Ukrainian Government Targeted With Russian RomCom Attacks
As per recent media reports, Ukrainian government agencies have experienced a new wave of Russian RomCom attacks. The threat actor behind the attacks uses a remote access trojan (RAT) for malicious initiatives like extortion and acquiring credentials. In this article, we dive into the attack and uncover different methods used for such purposes. Let’s begin!
RomCom Attacks On Government Agencies
These RomCom attacks are being monitored by Cisco Talos under the moniker UAT-5647 activity clusters. Reports claim that RomCom, a Russian threat actor, relies on using the SingleCamper RAT for the initiatives. The RAT is also referred to as SnipBot or RomCom 5.0.

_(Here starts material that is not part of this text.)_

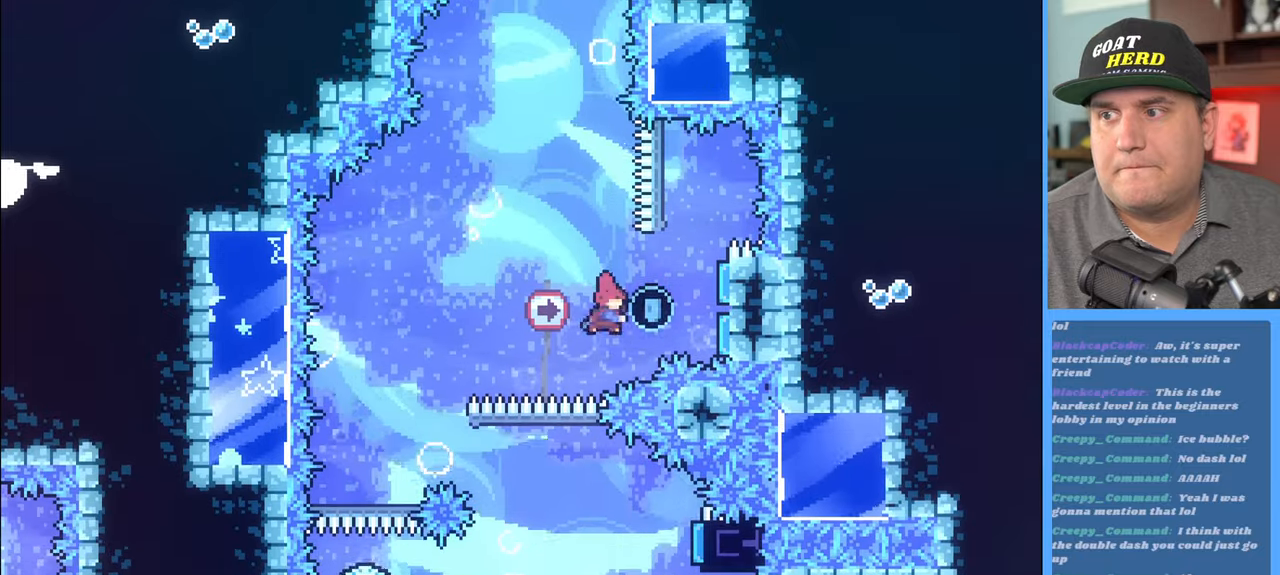
{"buttons": ["R2"], "left_stick": "center", "right_stick": "center", "events": [[83, "X", "up"], [150, "left_stick", "center"]]}
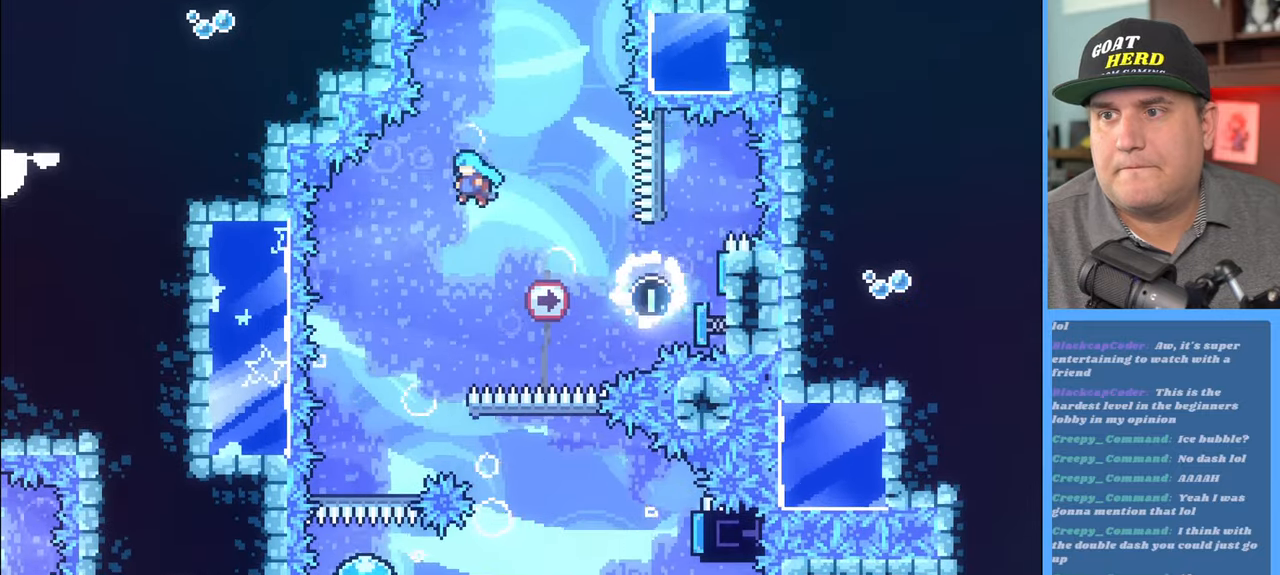
{"buttons": ["R2"], "left_stick": "center", "right_stick": "center", "events": [[100, "left_stick", "left"], [350, "left_stick", "center"]]}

Commenting on the new wave of UAT-5647 espionage activities, cybersecurity experts Dmytro Korzhevin, Asheer Malhotra, Vanja Svajcer, and Vitor Ventura have stated that:
“This version is loaded directly from the registry into memory and uses a loopback address to communicate with its loader”
RomCom Threat Actor Activities
Before we dive into further details, it’s worth noting that the RomCom attacks hacker is also referred to as Storm-0978, Tropical Scorpius, UAC-0180, UNC2596, and Void Rabisu. Activities pertaining to this threat actor have increased in recent months. During the RomCom attacks a key objective is to develop long-term persistence and extract data.
In addition, the threat actor is also believed to be expanding its attack infrastructure with various malware components developed using different programming languages. These programming languages and attack components include:
Programming Language | Attack Component |
C++ | ShadyHammock, MeltingClaw |
Rust | DustyHammock, Rusty Claw |
Go | GLUEEGG |
Lua | DROPCLUE |
SingleCamper Malware Attack Chain
The RomCom attacks hacker uses spear-phishing messages containing a downloader that’s coded in C++ or Rust. This downloader is used to deploy the ShadyHammock and DustyHammock backdoor.
The DustyHammock downloader is used for contacting the command-and-control (C2) server, executing arbitrary commands, and downloading files from the server. ShadyHammock, on the other hand, launches the SingleCamper RAT which then initiates multiple malicious activities that include:
- 데이터 유출.
- Lateral movement.
- Network reconnaissance.
- User and system discovery.
- Downloading PuTTY’s Plink tool for establishing remote tunnels.
Commenting on these attack tactics, cybersecurity experts have stated:
“This specific series of attacks, targeting high profile Ukrainian entities, is likely meant to serve UAT-5647’s two-pronged strategy in a staged manner – establish long-term access and exfiltrate data for as long as possible to support espionage motives, and then potentially pivot to ransomware deployment to disrupt and likely financially gain from the compromise.”
결론
The RomCom attacks on Ukrainian government agencies highlight the growing sophistication of Russian cyber-espionage tactics. By leveraging the SingleCamper RAT and various malware components, the threat actors aim to establish long-term persistence, exfiltrate sensitive data, and potentially deploy ransomware for financial gain.
Given the advancements in technology, cyberattacks today are increasingly complex. Such a threat landscape now dictates the use of robust cybersecurity measures that can reduce risk and help improve security posture.
The sources for this piece include articles in The Hacker News and BackBox.